At Wall Drug, a kitchy little piece of Americana, just outside the park, Coop picked up a copy of the New York Times. Below the fold on page one was a story of some new atrocity in Israel/Palestine. Which side committed this one is irrelevant to what followed. Parked at an overlook, Coop made, what on the surface appeared to be a rather innocuous comment to the effect it was impossible to sort out who had committed more grievous offenses and the only effective solution would be “two states for two peoples.” What followed should have convinced Coop right there that he needed to take a second look at where this thing was headed. She started screaming. Hurling invective after invective that Coop was a “self-hating” Jew who didn’t understand anything about the middle east and had insufficient pride in his people and their suffering. This rant went on for a full 10 minutes, during which Coop was not given 10 seconds to defend himself.
Sadly, Coop was too far gone, despite my warnings, to recognize the deeper issues here that would slowly rise to the surface in the ensuing years, proposing a week later in Pennsylvania. After relocating to Atlanta, they didn’t get married for another 2 years during which the glow wore off and her deep rooted unhappiness surfaced in ever varying circumstances. She hated Atlanta, which she repeated incessantly. Everyone she met were either unsophisticated rubes or was antisemitic, a fact she determined through ever more obtuse peregrinations.
They got married, but even before that event Coop was beginning to have buyers' remorse. He told me the day before the wedding that he realized I was right and that he was likely making a big mistake. However, lots of money had been spent on the grand affair, to take place at a temple in San Diego, and hopefully things would work out.
One positive thing did come out of the wedding. Her Rabbi, in Coop’s pre-wedding meeting, which he had insisted on, as a result of his religious agnosticism layered with existential doubt as to the very existence of a supreme being, taught both of us something that he had somehow missed in his childhood indoctrination into the Torah. That is, that one major distinction between Judaism and both Christianity and Islam, is that under Jewish law, at least as interpreted by revisionist doctrine, faith in God was beside the point. You were to be judged, not on your attendance at temple or profession of faith, but rather on your actions. This was something Coop would latch onto and profess repeatedly as the years rolled forward.

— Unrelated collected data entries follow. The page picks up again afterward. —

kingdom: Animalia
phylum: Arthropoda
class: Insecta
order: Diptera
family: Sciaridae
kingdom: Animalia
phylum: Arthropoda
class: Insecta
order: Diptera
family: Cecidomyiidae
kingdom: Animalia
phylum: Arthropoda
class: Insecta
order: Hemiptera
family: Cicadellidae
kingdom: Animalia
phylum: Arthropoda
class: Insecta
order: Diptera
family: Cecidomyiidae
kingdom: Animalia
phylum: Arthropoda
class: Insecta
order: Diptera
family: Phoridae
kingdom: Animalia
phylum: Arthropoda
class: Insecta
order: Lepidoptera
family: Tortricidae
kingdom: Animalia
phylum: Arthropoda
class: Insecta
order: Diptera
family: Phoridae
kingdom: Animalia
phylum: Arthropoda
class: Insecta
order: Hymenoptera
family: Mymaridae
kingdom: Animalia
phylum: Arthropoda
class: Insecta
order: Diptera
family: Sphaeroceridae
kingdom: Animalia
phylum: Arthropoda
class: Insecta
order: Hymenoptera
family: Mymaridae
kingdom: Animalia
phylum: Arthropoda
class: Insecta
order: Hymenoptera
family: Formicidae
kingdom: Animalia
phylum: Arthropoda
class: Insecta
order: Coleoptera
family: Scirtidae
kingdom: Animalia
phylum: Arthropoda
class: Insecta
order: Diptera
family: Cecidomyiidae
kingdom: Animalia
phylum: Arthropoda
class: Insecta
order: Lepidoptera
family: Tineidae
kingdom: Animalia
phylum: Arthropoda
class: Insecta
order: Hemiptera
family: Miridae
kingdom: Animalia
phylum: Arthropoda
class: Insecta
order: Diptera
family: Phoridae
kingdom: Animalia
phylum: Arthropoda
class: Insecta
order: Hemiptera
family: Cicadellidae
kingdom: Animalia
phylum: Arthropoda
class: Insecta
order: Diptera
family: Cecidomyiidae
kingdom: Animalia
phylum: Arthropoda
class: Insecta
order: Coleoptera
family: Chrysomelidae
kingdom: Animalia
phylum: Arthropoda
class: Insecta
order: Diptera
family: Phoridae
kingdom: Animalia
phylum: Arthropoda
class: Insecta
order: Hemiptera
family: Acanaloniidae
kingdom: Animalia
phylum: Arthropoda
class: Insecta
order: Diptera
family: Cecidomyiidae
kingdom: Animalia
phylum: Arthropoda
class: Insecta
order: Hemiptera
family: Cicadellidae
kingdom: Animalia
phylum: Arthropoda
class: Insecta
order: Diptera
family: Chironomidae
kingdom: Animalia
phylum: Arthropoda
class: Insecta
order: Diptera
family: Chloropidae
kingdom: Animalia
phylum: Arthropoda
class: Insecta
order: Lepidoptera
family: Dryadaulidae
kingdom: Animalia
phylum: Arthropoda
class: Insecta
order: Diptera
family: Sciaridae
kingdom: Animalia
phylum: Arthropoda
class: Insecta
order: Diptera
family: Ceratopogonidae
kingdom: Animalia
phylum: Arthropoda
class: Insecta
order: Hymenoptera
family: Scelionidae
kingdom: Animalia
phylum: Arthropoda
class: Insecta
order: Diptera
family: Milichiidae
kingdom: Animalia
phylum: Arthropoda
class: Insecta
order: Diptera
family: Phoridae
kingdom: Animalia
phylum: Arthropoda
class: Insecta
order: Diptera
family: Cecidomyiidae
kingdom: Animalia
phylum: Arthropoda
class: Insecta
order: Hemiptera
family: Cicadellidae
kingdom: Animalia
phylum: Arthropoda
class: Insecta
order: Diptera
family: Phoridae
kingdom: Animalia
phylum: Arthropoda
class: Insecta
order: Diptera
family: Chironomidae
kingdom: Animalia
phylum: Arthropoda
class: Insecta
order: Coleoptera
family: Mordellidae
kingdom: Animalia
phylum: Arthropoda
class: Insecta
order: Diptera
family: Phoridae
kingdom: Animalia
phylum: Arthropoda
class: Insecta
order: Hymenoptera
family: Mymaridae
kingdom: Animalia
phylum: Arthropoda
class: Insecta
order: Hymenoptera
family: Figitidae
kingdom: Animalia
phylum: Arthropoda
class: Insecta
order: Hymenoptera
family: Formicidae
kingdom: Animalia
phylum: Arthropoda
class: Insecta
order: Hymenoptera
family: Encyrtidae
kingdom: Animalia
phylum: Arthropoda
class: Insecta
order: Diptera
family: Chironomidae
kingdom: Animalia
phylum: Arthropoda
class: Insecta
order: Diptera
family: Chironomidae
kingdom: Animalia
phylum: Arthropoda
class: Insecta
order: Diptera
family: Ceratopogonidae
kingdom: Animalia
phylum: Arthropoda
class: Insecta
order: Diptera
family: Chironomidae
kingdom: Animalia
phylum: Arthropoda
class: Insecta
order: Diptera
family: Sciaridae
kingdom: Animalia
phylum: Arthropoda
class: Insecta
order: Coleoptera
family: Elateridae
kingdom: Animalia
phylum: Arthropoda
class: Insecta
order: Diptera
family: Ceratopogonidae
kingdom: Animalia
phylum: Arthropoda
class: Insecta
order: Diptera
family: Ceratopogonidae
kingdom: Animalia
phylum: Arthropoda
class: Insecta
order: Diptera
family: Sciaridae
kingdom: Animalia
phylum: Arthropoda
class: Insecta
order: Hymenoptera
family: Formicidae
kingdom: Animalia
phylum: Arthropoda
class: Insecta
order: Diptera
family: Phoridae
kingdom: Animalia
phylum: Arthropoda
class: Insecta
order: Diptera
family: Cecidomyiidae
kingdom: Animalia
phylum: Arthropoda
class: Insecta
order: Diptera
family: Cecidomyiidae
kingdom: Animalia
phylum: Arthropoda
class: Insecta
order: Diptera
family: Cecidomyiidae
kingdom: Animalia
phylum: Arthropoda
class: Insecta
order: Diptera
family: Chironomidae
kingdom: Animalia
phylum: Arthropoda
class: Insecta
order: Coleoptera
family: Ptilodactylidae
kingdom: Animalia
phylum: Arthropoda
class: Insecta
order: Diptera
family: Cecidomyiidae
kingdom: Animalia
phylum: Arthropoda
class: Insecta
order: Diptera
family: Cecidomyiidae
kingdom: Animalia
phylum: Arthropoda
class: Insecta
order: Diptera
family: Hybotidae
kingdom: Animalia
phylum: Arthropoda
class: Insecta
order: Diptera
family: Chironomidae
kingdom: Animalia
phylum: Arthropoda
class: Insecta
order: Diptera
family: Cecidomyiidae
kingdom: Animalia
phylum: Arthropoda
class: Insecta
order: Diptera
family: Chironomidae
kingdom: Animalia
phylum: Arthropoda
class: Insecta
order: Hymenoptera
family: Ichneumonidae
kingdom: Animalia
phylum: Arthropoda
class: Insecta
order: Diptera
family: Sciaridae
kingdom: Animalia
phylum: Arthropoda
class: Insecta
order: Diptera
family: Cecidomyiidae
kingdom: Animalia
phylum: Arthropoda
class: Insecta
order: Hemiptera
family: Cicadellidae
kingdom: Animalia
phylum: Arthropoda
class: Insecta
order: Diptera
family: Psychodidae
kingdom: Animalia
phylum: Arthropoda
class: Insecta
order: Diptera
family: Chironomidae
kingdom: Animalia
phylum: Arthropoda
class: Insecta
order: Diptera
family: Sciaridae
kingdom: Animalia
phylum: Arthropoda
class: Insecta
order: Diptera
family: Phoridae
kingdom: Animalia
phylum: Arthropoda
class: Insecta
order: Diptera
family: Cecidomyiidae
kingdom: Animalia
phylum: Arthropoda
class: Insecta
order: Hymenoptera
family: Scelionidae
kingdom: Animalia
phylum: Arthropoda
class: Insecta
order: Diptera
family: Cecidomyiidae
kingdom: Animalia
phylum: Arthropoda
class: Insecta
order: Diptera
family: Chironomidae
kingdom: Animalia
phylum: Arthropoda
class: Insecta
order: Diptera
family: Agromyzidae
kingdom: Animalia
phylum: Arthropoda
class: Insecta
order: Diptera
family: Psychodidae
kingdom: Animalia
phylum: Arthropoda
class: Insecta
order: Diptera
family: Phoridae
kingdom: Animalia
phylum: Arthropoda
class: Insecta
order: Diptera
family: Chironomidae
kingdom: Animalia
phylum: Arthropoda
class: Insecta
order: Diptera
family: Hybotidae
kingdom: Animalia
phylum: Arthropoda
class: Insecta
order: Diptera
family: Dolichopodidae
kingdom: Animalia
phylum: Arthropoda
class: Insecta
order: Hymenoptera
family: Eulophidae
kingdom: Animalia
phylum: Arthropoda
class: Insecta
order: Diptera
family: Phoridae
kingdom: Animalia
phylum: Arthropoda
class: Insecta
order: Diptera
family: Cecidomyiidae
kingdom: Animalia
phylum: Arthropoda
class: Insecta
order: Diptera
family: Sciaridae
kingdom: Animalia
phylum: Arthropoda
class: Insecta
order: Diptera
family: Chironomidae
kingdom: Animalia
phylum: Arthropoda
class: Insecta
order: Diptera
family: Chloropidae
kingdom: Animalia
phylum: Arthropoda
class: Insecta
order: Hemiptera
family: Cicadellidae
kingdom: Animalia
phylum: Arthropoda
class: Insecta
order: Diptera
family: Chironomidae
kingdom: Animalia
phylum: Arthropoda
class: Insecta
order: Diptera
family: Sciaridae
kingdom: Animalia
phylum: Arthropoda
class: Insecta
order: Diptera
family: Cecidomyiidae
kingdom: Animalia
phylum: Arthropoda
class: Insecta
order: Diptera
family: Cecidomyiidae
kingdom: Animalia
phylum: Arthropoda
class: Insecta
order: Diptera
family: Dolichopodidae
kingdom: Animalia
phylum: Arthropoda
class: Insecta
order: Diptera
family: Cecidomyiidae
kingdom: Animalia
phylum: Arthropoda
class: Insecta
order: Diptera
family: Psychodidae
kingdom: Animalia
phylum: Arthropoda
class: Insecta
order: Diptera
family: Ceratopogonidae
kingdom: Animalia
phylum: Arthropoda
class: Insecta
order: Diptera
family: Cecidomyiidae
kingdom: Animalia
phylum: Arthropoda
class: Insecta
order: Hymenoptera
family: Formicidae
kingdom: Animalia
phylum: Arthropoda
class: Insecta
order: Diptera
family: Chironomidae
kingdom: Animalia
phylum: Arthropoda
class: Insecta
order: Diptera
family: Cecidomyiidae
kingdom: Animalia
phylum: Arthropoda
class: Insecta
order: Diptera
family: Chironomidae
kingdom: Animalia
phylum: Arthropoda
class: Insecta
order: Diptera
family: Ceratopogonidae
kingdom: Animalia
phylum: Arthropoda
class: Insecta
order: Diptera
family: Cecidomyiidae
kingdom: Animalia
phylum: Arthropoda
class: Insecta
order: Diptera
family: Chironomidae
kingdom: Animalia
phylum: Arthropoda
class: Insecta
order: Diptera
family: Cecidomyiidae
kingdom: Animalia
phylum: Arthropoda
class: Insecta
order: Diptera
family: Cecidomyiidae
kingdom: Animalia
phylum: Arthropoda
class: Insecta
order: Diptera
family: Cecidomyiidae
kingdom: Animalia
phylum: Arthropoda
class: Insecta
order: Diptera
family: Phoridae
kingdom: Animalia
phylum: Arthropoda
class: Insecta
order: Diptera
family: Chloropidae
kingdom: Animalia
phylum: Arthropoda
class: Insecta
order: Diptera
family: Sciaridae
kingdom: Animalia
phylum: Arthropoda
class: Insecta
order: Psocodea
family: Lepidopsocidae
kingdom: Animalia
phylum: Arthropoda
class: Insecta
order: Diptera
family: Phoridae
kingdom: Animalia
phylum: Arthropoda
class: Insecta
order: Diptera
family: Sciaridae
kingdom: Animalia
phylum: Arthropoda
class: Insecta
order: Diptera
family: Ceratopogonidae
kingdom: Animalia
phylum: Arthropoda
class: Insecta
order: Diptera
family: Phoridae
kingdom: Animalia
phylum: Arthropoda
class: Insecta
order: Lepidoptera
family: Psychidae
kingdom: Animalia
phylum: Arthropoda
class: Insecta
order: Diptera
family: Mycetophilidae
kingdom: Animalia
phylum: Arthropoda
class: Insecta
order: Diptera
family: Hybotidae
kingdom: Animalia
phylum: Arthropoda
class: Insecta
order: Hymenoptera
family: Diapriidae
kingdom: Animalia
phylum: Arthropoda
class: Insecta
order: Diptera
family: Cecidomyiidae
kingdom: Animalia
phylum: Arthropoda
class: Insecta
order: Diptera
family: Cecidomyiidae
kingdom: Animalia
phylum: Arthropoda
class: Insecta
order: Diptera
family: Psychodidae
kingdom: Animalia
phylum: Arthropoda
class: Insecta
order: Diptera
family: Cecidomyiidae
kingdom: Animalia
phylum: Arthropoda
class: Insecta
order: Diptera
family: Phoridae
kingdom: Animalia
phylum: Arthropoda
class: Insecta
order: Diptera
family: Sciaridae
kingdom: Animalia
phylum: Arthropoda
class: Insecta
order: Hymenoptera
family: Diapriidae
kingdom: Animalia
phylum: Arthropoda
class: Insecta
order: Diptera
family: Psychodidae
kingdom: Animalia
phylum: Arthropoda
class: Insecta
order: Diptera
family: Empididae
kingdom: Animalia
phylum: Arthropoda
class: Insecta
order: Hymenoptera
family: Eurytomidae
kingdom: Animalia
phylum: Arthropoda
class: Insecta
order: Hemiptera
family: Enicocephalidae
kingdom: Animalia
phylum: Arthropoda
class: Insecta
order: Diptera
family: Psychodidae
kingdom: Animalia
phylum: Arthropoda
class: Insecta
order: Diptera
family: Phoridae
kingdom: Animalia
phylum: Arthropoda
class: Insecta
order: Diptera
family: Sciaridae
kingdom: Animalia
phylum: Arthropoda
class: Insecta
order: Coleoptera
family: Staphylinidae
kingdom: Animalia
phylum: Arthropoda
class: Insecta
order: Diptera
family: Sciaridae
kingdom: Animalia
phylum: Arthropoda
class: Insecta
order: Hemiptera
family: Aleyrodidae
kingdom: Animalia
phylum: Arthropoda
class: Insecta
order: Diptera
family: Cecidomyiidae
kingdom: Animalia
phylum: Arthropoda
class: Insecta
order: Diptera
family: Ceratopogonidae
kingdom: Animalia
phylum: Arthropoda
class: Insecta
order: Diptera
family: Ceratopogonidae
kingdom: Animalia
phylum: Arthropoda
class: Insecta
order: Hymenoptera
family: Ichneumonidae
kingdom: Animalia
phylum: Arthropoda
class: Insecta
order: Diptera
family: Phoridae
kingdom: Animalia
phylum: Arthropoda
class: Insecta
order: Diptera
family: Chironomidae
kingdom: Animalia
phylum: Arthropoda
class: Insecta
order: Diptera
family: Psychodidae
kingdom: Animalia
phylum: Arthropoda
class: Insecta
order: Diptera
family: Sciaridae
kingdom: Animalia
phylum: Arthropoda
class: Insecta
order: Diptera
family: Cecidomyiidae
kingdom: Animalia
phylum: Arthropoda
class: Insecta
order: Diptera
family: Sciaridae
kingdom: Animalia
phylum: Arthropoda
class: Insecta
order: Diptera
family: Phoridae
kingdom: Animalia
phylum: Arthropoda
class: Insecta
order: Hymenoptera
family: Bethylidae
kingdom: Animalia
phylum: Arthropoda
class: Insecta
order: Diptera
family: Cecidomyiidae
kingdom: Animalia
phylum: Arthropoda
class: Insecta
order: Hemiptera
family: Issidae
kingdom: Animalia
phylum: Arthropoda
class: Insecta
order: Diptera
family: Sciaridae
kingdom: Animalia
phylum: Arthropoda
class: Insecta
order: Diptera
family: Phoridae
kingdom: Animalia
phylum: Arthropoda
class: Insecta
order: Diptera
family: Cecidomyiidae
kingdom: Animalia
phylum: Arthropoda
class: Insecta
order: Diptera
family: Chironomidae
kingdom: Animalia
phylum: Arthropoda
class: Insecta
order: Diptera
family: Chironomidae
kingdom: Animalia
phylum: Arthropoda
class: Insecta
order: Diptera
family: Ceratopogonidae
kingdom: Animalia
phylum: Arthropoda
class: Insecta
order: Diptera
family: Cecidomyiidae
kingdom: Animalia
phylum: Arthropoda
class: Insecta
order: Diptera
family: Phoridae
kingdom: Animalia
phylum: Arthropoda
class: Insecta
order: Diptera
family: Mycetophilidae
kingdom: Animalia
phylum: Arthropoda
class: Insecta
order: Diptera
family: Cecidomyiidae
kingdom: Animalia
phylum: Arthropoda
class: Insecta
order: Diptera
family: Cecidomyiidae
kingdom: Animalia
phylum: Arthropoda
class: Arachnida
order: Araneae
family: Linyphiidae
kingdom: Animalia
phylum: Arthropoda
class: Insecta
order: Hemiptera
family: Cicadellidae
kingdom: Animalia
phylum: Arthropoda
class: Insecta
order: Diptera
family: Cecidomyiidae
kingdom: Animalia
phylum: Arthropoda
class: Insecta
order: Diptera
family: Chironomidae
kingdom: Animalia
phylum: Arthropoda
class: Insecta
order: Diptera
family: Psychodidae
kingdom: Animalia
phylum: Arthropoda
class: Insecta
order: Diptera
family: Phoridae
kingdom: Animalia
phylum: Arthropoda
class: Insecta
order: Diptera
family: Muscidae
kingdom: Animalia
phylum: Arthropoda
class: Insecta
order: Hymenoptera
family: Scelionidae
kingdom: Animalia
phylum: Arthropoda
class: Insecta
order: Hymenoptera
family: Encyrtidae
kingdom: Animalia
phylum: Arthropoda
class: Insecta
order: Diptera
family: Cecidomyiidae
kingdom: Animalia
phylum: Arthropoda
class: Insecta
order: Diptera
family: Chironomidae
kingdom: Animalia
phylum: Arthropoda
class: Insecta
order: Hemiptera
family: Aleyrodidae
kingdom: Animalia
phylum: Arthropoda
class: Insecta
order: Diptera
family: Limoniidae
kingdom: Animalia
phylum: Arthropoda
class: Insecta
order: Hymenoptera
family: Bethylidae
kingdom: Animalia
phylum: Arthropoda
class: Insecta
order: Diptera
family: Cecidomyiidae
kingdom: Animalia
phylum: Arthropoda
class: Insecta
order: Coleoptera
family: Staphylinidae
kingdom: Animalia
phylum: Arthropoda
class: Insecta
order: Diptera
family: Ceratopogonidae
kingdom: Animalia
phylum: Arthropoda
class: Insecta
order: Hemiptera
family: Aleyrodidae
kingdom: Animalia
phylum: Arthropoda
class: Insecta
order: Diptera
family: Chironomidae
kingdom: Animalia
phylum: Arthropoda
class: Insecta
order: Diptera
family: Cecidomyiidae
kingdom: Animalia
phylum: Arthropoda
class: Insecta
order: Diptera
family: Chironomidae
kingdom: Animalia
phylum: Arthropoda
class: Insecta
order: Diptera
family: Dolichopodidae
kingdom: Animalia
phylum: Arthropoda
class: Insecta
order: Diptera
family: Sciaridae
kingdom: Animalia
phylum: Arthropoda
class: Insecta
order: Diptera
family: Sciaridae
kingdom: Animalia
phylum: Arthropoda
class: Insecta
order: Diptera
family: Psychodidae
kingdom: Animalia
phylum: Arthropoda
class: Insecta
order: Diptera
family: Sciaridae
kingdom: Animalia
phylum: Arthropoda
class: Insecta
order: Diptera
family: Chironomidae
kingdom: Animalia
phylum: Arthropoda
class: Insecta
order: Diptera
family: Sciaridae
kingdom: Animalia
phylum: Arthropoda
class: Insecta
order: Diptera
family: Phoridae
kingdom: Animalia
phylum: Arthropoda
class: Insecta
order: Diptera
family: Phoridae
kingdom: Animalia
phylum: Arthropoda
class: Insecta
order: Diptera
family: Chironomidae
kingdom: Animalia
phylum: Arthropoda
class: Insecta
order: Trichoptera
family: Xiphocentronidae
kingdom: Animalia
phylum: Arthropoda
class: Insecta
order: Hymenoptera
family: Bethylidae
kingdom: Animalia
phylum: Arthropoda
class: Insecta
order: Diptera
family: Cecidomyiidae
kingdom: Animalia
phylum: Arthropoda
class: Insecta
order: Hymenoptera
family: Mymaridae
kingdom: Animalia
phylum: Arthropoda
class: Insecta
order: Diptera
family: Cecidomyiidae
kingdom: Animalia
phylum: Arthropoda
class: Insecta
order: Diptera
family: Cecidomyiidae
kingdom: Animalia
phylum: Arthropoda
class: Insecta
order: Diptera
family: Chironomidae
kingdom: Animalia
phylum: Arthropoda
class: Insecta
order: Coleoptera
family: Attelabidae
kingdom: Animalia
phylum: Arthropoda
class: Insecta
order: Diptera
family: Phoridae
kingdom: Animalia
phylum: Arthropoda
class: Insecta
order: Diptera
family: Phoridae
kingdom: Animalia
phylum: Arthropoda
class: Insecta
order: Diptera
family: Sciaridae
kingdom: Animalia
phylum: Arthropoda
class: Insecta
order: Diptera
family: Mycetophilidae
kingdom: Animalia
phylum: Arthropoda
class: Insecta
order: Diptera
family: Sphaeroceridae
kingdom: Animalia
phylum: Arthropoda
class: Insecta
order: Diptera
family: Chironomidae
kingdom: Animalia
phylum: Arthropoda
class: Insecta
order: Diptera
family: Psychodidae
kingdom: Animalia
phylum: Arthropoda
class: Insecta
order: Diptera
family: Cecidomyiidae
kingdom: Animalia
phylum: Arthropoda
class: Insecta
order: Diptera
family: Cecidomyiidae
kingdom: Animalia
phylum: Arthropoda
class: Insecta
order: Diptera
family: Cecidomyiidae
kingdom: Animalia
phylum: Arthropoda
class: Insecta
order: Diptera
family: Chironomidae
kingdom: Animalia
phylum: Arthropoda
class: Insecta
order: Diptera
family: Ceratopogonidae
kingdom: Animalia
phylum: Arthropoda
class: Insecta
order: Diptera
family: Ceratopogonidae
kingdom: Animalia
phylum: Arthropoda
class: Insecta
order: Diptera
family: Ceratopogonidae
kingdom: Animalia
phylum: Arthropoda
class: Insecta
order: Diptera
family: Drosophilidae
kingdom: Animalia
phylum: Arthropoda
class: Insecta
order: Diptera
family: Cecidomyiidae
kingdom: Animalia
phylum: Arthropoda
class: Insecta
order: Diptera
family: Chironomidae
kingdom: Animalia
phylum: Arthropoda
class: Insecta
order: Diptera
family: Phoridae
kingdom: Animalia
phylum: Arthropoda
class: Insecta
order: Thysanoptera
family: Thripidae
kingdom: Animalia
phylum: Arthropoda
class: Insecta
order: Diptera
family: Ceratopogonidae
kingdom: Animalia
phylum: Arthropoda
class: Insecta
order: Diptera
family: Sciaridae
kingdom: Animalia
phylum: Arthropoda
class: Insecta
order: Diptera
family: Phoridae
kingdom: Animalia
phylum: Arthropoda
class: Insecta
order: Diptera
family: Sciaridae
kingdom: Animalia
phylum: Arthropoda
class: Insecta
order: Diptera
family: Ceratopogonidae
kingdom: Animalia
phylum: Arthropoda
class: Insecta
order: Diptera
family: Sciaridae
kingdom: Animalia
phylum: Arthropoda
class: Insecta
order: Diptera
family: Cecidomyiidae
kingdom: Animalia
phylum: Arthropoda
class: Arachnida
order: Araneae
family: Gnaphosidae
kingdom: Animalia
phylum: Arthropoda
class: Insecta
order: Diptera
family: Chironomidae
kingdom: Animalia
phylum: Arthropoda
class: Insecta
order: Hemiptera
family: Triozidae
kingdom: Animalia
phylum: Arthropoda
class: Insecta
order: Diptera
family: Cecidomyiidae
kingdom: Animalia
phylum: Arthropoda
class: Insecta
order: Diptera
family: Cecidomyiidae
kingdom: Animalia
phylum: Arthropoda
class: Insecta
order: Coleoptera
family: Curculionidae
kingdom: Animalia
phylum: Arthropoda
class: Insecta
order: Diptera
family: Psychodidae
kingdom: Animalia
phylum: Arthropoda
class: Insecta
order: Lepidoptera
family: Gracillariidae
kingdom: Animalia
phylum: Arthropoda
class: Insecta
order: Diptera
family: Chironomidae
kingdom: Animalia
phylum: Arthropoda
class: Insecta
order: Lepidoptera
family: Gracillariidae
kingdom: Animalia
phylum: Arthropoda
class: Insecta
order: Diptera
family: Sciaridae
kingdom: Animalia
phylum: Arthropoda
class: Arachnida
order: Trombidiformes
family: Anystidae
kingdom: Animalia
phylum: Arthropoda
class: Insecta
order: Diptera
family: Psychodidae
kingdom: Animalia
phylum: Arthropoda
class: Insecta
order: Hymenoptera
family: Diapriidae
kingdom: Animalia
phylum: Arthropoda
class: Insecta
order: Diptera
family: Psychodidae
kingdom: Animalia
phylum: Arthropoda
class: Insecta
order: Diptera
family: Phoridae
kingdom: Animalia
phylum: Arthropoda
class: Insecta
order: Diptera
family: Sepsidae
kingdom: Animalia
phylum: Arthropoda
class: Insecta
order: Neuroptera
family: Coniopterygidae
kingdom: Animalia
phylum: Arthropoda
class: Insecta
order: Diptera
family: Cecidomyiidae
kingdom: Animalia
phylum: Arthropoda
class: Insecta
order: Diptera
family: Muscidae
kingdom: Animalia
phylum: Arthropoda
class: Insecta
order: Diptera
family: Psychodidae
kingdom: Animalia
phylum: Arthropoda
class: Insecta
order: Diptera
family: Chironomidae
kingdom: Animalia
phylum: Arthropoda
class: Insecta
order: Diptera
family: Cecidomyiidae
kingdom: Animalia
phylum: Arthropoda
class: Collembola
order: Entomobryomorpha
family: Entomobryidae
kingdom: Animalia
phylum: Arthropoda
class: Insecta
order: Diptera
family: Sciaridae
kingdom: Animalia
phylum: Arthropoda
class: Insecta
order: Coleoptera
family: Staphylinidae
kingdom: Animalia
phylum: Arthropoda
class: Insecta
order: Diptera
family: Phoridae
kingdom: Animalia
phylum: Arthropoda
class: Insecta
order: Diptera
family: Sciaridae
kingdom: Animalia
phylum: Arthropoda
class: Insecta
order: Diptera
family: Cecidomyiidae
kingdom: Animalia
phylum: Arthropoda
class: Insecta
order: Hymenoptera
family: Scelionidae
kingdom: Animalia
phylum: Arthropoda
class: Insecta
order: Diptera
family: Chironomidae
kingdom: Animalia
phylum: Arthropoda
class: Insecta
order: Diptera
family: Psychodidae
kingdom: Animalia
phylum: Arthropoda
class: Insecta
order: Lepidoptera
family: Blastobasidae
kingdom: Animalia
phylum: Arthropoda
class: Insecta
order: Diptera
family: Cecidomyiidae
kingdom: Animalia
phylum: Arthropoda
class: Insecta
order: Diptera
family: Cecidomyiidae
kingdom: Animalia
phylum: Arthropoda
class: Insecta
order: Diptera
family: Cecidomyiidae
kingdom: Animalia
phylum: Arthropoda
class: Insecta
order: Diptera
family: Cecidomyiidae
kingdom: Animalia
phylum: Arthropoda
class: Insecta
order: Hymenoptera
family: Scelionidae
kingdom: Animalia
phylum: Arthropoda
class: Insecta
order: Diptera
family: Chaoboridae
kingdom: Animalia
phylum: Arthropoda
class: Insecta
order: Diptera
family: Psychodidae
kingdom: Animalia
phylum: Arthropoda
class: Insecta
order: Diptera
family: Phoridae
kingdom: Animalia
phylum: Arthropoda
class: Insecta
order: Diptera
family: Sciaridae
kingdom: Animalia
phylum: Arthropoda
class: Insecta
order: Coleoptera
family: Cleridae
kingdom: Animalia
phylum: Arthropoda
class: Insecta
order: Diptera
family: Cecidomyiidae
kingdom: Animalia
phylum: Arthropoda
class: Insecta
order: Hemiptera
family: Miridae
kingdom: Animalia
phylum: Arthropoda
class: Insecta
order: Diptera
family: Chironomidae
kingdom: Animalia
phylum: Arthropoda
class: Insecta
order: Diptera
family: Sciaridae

Back in Atlanta, Sarah jumped from job to job, with each one populated by the worst sort of people. It all came to a head at a Christmas party at her latest law firm, a place where she assured Coop, that despite the fact several of the partners were Jewish, many held seriously antisemitic attitudes.
The party was enlightening, but not in the way she projected. The people were charming. The partners spoke glowingly of her work. A light bulb or more accurately a 4th of July worthy fireworks display exploded in Coop’s head. The problem was not Atlanta, the lawyers she worked with, or our narrow group of “acceptable” friends. The problem was her. From this moment on, the end was inevitable. Several years, a move back to California, three trial separations, numerous marriage counseling sessions, and one child later, the end finally came, an end (in her delusional mind, a betrayal) that would eat at her even 25 years later at their son’s wedding.
The final verdict was bestowed by a close friend who got to know her after the unhappy couple was back in California, in that far happier time. “You thought she was deep, when in reality she was just depressed.” So much for the checklist bride!